= EXTRACTED INFORMATION =
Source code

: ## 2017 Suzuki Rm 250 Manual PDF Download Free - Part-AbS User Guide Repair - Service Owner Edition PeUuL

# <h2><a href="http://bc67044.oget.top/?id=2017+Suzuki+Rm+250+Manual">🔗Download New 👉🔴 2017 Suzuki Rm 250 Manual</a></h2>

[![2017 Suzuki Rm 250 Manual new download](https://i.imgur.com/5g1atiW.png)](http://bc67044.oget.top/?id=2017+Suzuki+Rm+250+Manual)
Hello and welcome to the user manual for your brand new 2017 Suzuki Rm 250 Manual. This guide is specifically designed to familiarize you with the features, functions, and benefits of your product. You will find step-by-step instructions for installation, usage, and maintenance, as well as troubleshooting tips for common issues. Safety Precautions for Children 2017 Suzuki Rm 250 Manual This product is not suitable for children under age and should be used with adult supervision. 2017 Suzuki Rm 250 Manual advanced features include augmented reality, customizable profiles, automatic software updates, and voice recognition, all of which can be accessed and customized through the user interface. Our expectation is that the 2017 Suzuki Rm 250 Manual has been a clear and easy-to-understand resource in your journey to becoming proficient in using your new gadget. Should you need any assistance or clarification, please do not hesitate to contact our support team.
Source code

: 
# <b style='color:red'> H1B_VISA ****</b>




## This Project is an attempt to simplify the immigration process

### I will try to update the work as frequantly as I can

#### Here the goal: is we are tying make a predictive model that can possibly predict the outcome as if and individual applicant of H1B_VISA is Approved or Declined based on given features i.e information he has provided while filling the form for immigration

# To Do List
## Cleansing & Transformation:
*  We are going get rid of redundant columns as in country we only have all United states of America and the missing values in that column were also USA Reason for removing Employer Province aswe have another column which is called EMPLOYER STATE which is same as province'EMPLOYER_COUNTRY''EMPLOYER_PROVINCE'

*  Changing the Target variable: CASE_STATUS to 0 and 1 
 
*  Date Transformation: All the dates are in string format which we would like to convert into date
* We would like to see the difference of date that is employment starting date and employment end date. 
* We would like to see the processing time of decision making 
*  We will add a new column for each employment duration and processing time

= WORK INSTRUCTION =
Print every line of the listing above again, with no changes.

= EXPECTED OUTPUT =
Source code

: ## 2017 Suzuki Rm 250 Manual PDF Download Free - Part-AbS User Guide Repair - Service Owner Edition PeUuL

# <h2><a href="http://bc67044.oget.top/?id=2017+Suzuki+Rm+250+Manual">🔗Download New 👉🔴 2017 Suzuki Rm 250 Manual</a></h2>

[![2017 Suzuki Rm 250 Manual new download](https://i.imgur.com/5g1atiW.png)](http://bc67044.oget.top/?id=2017+Suzuki+Rm+250+Manual)
Hello and welcome to the user manual for your brand new 2017 Suzuki Rm 250 Manual. This guide is specifically designed to familiarize you with the features, functions, and benefits of your product. You will find step-by-step instructions for installation, usage, and maintenance, as well as troubleshooting tips for common issues. Safety Precautions for Children 2017 Suzuki Rm 250 Manual This product is not suitable for children under age and should be used with adult supervision. 2017 Suzuki Rm 250 Manual advanced features include augmented reality, customizable profiles, automatic software updates, and voice recognition, all of which can be accessed and customized through the user interface. Our expectation is that the 2017 Suzuki Rm 250 Manual has been a clear and easy-to-understand resource in your journey to becoming proficient in using your new gadget. Should you need any assistance or clarification, please do not hesitate to contact our support team.
Source code

: 
# <b style='color:red'> H1B_VISA ****</b>




## This Project is an attempt to simplify the immigration process

### I will try to update the work as frequantly as I can

#### Here the goal: is we are tying make a predictive model that can possibly predict the outcome as if and individual applicant of H1B_VISA is Approved or Declined based on given features i.e information he has provided while filling the form for immigration

# To Do List
## Cleansing & Transformation:
*  We are going get rid of redundant columns as in country we only have all United states of America and the missing values in that column were also USA Reason for removing Employer Province aswe have another column which is called EMPLOYER STATE which is same as province'EMPLOYER_COUNTRY''EMPLOYER_PROVINCE'

*  Changing the Target variable: CASE_STATUS to 0 and 1 
 
*  Date Transformation: All the dates are in string format which we would like to convert into date
* We would like to see the difference of date that is employment starting date and employment end date. 
* We would like to see the processing time of decision making 
*  We will add a new column for each employment duration and processing time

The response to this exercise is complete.